Five "meravigliosa" reasons why you should see Napoli, Brooklyn at the Park Theatre
1. It's a play about love
The story is about an Italian immigrant family in Brooklyn in the 1960s. At its heart is love; marital love, unrequited love, doomed love, forbidden love, familial love, love destroyed by death or despair, love redeemed by hope and courage. It covers it all really. I think love is one of our enduring fascinations; what is it, how does it work, why doesn't it work. This has it all.
2. It's a new play
I think we all have appetites for new stories and theatre should give us the opportunity to hear those we wouldn't otherwise. It's refreshing to hear voices, thoughts and little histories of corners of the world we don't already know. Of course, it's also joyous to see stories we know well, and love, but a breath of fresh air to hear something different.
3. It has a lot of women on stage!
I only point that out because there is still an imbalance in the number of roles available for women throughout the theatre industry, although that is changing at last, and it's refreshing to be part of a production which does that. I should add of course that our men are wonderful in it, with great roles! Everyone on stage is giving 100 per cent, including the many young actors, and it is a joy to be part of. It's totally committed storytelling.

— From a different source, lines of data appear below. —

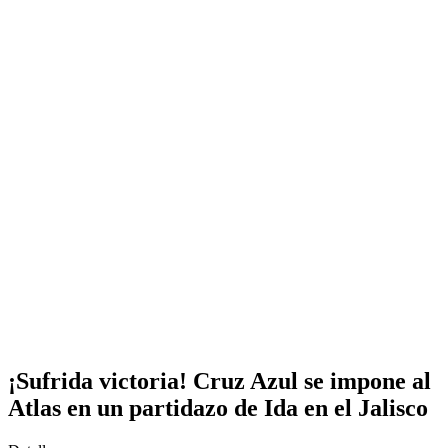
¡Sufrida victoria! Cruz Azul se impone al
Atlas en un partidazo de Ida en el Jalisco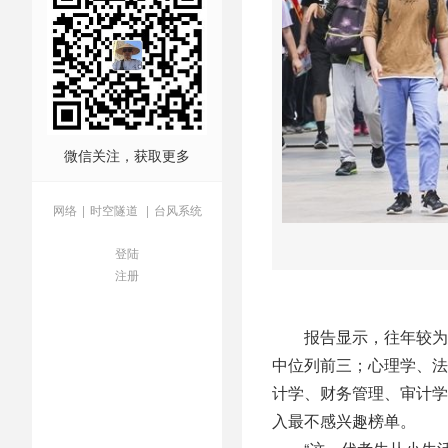
微信关注，获取更多
网络
|
时空隧道
|
台风系统
登陆
注册
报告显示，往年较为冷
中位列前三；心理学、法
计学、财务管理、审计学
入最不感兴趣榜单。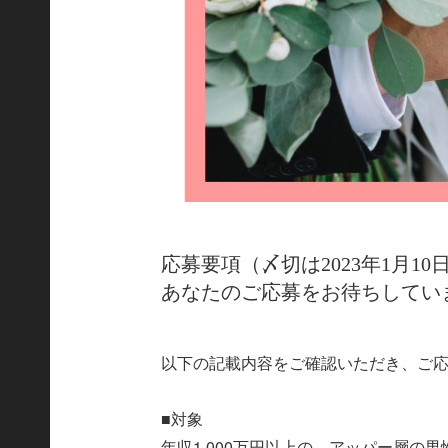
応募要項（〆切は2023年1月10
あなたのご応募をお待ちしてい
以下の記載内容をご確認いただき、ご
■対象
年収1,000万円以上の、アッパー層の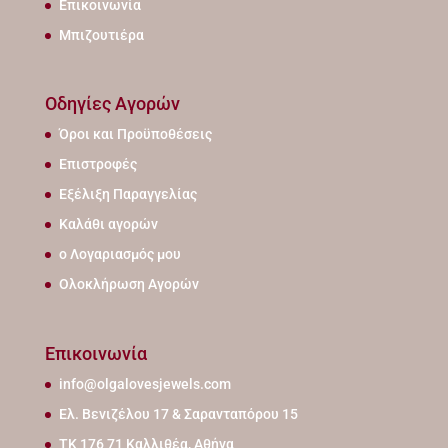
Επικοινωνία
Μπιζουτιέρα
Οδηγίες Αγορών
Όροι και Προϋποθέσεις
Επιστροφές
Εξέλιξη Παραγγελίας
Καλάθι αγορών
ο Λογαριασμός μου
Ολοκλήρωση Αγορών
Επικοινωνία
info@olgalovesjewels.com
Ελ. Βενιζέλου 17 & Σαρανταπόρου 15
ΤΚ 176 71 Καλλιθέα, Αθήνα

4. There is lovely design and music
Lisa Blair, our brilliant director, has assembled a great design, lighting and sound team. While I am quite a 'maximalist' in my own life, aesthetically speaking, I love an elegant, pared-back stage design. I don't want to see everything 'filled in' for me when I'm in the audience, I want to see an impressionistic sketch, of shadows and light and suggested spaces. I think that's beautifully realised here, and matched by the music that threads through the play, both listened to by the characters and by the audience. It's very atmospheric.
5. The themes of 'place' in the world, and hope and aspiration
The story is about an immigrant family. Whilst it isn't overtly political, it deals deftly and honestly with the challenges faced by people who are courageous enough to uproot their whole lives, as millions of Italians like those in our play did in the early years of the 20th century, fleeing intense poverty in search of a better life. What happens to your soul if, in your new country, you have no name here? What does it do to your heart, to your love for those around you? What does it turn you into, how can you survive the indignity, the lack of security, with a fractured sense of belonging and who you are? These questions are all asked powerfully by the play and they're perennially important to remember.